Wünschen würde ich es Taco und meinen Polizeischülerinnen und -schülern, denn als Seelsorgerin habe ich Angst. Um beide. Nicht umsonst fragt sich die Autorin ohne eine Seite im Untertitel genau zu benennen:

Wie gewaltbereit ist der Protest in Lützerath?

Als Pfarrerin kann ich jenseits jeglicher politischer Diskussion um Lützerath für die involvierten Personen nur hoffen, dass die durch die Politik angeordnete Räumung des Dorfes und das dadurch ausgelöste Demonstrationsgeschehen so friedlich wie nur irgendmöglich bleibt. Zum Wohle aller.

Ich seufzte tief und schlug die Zeitung mit einem energischen Ruck zu. Die nächsten Tage würden zeigen, ob es überwiegend friedlich bleiben würde.

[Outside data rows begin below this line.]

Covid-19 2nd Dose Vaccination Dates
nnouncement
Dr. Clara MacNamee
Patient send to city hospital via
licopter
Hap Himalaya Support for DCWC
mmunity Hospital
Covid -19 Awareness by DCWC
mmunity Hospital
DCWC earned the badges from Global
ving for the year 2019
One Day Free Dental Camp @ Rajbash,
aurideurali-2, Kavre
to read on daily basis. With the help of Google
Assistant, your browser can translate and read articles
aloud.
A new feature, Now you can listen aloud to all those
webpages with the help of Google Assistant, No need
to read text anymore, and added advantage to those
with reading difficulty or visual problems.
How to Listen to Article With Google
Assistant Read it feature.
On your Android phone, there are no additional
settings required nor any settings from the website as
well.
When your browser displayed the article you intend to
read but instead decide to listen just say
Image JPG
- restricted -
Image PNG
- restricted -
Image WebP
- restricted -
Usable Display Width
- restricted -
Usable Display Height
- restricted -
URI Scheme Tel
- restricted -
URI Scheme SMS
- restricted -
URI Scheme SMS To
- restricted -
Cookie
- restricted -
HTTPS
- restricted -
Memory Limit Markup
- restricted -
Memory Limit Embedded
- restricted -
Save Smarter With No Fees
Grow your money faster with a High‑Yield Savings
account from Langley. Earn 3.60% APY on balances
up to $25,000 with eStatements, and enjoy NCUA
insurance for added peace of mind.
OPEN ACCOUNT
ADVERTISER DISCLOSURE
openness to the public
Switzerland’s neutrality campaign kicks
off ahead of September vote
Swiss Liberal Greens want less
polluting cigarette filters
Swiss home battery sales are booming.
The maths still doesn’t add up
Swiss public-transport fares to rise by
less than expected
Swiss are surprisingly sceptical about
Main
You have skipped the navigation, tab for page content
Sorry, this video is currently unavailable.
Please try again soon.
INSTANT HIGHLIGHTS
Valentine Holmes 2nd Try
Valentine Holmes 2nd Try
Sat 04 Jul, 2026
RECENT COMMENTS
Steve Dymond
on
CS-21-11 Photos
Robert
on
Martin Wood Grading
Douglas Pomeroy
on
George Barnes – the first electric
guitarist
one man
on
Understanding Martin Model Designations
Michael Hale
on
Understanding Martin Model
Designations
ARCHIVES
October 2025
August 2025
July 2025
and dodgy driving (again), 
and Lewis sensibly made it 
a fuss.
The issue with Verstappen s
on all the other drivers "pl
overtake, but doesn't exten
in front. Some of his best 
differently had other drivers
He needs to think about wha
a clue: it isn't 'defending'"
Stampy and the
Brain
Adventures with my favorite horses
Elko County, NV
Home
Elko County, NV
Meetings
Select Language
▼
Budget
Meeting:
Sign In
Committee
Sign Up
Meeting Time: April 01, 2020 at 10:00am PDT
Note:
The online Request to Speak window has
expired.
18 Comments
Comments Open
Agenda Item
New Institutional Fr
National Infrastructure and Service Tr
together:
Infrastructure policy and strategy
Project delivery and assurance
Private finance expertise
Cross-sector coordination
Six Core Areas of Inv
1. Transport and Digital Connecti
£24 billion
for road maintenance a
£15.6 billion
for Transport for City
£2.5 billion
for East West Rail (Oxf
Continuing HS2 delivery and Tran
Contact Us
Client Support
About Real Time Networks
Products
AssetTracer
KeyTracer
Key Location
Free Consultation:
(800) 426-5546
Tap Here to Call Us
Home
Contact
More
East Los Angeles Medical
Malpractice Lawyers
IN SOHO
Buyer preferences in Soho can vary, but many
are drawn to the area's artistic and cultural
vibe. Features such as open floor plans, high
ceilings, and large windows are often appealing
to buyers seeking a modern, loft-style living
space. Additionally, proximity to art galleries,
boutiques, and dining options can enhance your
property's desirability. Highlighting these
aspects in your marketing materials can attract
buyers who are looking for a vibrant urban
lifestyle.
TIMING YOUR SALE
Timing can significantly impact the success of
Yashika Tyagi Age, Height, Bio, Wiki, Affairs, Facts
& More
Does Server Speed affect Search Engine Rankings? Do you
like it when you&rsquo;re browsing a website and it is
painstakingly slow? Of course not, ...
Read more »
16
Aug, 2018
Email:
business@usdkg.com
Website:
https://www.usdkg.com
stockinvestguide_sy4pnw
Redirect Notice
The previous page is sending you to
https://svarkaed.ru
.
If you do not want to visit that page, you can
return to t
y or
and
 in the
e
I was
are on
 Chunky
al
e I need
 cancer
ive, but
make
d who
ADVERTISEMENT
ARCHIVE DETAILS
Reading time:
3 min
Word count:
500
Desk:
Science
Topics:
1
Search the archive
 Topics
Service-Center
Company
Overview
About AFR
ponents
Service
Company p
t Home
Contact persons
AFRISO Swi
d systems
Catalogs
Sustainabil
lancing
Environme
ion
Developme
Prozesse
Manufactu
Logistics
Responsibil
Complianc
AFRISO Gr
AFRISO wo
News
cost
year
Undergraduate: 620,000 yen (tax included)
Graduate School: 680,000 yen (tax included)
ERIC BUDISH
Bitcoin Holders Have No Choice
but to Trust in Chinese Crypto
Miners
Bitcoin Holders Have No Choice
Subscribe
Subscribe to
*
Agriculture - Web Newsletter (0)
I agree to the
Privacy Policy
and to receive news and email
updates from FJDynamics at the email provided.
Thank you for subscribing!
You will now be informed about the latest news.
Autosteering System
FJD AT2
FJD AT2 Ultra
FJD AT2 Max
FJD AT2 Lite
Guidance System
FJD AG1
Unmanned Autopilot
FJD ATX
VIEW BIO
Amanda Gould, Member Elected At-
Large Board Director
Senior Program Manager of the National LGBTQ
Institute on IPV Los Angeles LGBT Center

Von bärigen Symbolen und Hilfe für die, die helfen

Vorsichtig faltete ich die kleinen Hände um die Mandel und drückte sie sanft fest. Dann stach ich den nächsten Bären aus dem kalten Butterplätzchenteig aus. Während sich mein Backblech langsam mit einem Teil der Plätzchen-Hundertschaft für meinen Dienstort in der Bundespolizei füllte, wanderten meine Gedanken in eine längst vergangene Zeit.

Noch gut kann ich mich an eine amerikanische Comic-Sendung erinnern, in der „Care Bears“ (dt.: Glücksbärchis) als kuschelige Wesen sich um das Wohl von Menschen bemühten. Dort, wo die kleinen Bärchenplätzchen eine Mandel umarmten, trugen die Bären ein Symbol auf dem Bauch, das für die Gabe des jeweiligen Bärchen stand. Waren Menschen, und vor allem Kinder, in Schwierigkeiten geraten, so halfen sie mit ihrer jeweiligen Gabe.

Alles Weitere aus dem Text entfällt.